[[ Extracted information, beginning ]]

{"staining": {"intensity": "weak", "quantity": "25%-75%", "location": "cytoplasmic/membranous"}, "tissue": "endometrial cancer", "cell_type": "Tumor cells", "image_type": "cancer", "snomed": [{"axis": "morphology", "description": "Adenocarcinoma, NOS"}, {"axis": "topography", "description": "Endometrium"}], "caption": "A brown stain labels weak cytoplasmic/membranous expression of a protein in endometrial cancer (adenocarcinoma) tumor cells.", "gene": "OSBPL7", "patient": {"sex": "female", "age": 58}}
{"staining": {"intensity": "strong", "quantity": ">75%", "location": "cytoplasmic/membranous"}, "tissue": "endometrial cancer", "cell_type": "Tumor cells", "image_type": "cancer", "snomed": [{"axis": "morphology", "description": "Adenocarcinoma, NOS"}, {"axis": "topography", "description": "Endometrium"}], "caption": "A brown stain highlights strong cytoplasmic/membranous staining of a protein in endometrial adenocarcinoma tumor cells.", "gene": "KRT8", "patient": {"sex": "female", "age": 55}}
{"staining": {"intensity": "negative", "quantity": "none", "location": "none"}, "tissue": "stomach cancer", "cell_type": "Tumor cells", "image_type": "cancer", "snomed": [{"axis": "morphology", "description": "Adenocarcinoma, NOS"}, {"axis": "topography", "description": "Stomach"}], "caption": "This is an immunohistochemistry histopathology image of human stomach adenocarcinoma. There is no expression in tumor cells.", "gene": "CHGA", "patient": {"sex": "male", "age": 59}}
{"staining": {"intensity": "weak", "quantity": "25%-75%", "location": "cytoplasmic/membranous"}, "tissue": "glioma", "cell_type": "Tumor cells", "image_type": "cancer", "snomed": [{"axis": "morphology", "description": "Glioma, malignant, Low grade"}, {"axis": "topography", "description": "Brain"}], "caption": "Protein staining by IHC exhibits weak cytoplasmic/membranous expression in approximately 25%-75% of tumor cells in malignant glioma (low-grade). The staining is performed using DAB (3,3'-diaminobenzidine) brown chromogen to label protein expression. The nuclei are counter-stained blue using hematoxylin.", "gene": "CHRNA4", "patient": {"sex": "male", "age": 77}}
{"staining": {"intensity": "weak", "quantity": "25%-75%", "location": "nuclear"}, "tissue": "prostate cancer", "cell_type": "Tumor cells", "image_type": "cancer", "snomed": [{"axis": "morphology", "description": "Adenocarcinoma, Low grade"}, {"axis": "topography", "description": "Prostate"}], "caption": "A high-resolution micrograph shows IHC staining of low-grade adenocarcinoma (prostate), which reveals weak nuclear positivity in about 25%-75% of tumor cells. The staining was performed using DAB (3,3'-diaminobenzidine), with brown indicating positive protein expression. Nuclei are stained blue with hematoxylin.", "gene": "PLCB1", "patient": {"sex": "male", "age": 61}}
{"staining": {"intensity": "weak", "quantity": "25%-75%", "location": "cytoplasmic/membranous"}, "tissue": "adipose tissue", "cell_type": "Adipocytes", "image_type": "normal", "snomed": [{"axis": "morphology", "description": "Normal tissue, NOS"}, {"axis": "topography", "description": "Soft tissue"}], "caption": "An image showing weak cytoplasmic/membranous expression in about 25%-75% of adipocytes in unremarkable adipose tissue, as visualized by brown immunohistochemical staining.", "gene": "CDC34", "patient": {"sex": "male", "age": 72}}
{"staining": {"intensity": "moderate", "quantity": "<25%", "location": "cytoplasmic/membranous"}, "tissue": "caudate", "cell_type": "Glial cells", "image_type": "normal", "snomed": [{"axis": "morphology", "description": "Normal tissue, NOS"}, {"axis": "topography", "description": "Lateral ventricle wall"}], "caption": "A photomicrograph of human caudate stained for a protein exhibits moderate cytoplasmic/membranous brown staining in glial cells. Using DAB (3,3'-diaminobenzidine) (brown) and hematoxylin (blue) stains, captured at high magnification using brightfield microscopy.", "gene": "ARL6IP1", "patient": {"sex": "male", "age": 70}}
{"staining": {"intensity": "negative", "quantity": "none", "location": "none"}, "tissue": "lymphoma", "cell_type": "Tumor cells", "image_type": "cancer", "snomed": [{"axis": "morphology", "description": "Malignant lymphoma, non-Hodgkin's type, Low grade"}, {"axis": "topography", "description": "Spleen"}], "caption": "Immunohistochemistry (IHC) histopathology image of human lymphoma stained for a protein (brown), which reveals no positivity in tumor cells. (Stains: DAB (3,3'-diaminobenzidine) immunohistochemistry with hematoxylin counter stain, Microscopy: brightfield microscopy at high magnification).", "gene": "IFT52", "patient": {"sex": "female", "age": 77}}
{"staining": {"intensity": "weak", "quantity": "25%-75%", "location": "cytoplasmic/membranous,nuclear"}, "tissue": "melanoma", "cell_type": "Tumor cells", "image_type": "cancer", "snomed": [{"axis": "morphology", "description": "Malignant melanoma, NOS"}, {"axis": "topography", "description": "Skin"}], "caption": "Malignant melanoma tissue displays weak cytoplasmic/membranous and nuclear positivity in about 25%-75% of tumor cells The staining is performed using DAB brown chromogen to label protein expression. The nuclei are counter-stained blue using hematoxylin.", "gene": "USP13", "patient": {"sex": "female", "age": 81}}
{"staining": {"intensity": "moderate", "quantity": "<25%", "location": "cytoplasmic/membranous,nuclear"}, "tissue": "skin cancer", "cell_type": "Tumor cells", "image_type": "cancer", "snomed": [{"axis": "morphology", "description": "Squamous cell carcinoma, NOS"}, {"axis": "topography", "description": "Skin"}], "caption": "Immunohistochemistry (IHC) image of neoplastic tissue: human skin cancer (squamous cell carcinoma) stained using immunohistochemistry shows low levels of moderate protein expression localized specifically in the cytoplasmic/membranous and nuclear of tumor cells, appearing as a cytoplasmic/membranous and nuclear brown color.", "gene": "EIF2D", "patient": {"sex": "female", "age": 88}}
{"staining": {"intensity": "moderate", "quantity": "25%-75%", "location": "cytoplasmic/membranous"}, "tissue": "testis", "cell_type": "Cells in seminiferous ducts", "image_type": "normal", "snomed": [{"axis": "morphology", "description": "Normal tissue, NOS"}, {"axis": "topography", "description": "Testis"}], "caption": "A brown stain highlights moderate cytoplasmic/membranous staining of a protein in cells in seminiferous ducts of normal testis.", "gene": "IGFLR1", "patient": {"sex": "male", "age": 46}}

[[ Extracted information, end ]]

◆ What needs to be done
From the records above, transcribe without alteration every line from the one with "is an immunohistochemistry" to the one with "staining by IHC", inclusive.

◆ Task answer
{"staining": {"intensity": "negative", "quantity": "none", "location": "none"}, "tissue": "stomach cancer", "cell_type": "Tumor cells", "image_type": "cancer", "snomed": [{"axis": "morphology", "description": "Adenocarcinoma, NOS"}, {"axis": "topography", "description": "Stomach"}], "caption": "This is an immunohistochemistry histopathology image of human stomach adenocarcinoma. There is no expression in tumor cells.", "gene": "CHGA", "patient": {"sex": "male", "age": 59}}
{"staining": {"intensity": "weak", "quantity": "25%-75%", "location": "cytoplasmic/membranous"}, "tissue": "glioma", "cell_type": "Tumor cells", "image_type": "cancer", "snomed": [{"axis": "morphology", "description": "Glioma, malignant, Low grade"}, {"axis": "topography", "description": "Brain"}], "caption": "Protein staining by IHC exhibits weak cytoplasmic/membranous expression in approximately 25%-75% of tumor cells in malignant glioma (low-grade). The staining is performed using DAB (3,3'-diaminobenzidine) brown chromogen to label protein expression. The nuclei are counter-stained blue using hematoxylin.", "gene": "CHRNA4", "patient": {"sex": "male", "age": 77}}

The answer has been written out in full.